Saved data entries
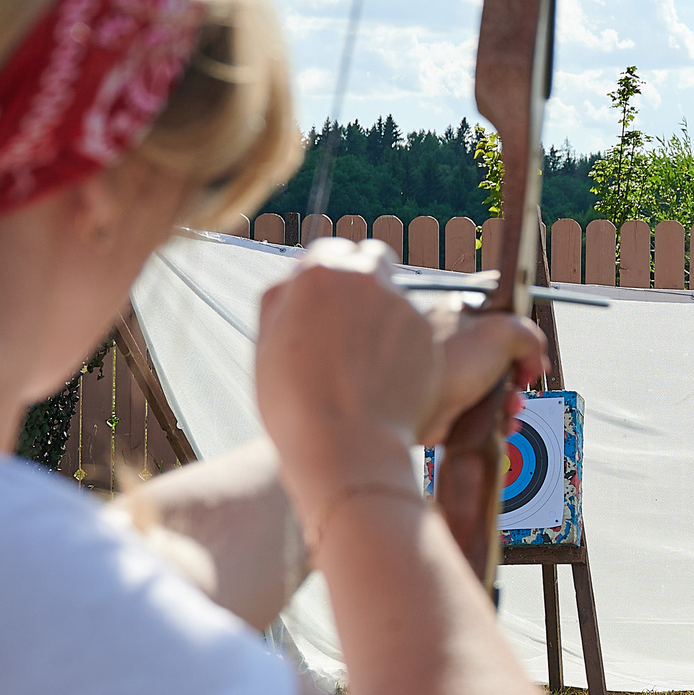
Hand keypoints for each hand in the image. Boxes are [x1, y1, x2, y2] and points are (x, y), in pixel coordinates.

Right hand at [255, 239, 438, 507]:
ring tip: (365, 363)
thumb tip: (300, 276)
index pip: (330, 250)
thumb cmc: (295, 400)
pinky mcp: (427, 331)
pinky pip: (414, 328)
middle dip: (365, 278)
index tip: (328, 299)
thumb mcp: (266, 341)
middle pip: (372, 258)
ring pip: (396, 295)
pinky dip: (405, 345)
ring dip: (384, 315)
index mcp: (318, 273)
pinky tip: (386, 377)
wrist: (344, 444)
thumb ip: (283, 297)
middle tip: (353, 319)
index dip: (328, 275)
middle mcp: (364, 277)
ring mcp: (401, 303)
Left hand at [416, 299, 550, 446]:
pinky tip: (501, 420)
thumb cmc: (445, 361)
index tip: (533, 343)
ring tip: (511, 404)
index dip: (523, 324)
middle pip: (502, 350)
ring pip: (494, 383)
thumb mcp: (502, 331)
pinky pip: (482, 407)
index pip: (500, 306)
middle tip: (524, 377)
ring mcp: (451, 371)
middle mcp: (455, 338)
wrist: (413, 403)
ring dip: (511, 397)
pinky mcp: (448, 401)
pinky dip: (496, 416)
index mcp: (461, 309)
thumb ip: (530, 336)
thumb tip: (535, 357)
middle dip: (520, 370)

Task brief:
Please provide a faithful transcription of all the data, pictures excluded.

Problem solution:
Hand keypoints for each hand in the image. Boxes are [x1, y1, x2, y2] and points are (x, y), in pixel coordinates.

Right hand at [255, 239, 438, 507]:
ring tip: (365, 363)
thumb tip: (300, 276)
index pip: (330, 250)
thumb cmc: (295, 400)
pinky mcp: (427, 331)
pinky pip: (414, 328)
middle dip: (365, 278)
index tip: (328, 299)
thumb mcp: (266, 341)
middle pip: (372, 258)
ring pip: (396, 295)
pinky dip: (405, 345)
ring dip: (384, 315)
index mcp: (318, 273)
pinky tip: (386, 377)
wrist: (344, 444)
thumb ip: (283, 297)
middle tip: (353, 319)
index dip: (328, 275)
middle mcp: (364, 277)
ring mcp: (401, 303)
Left hand at [416, 299, 550, 446]:
pinky tip: (501, 420)
thumb cmc: (445, 361)
index tip: (533, 343)
ring tip: (511, 404)
index dip: (523, 324)
middle pip: (502, 350)
ring pip: (494, 383)
thumb mcp: (502, 331)
pinky pip: (482, 407)
index pip: (500, 306)
middle tip: (524, 377)
ring mcp: (451, 371)
middle mcp: (455, 338)
wrist: (413, 403)
ring dip: (511, 397)
pinky mcp: (448, 401)
pinky dip: (496, 416)
index mcp: (461, 309)
thumb ip: (530, 336)
thumb tip: (535, 357)
middle dip: (520, 370)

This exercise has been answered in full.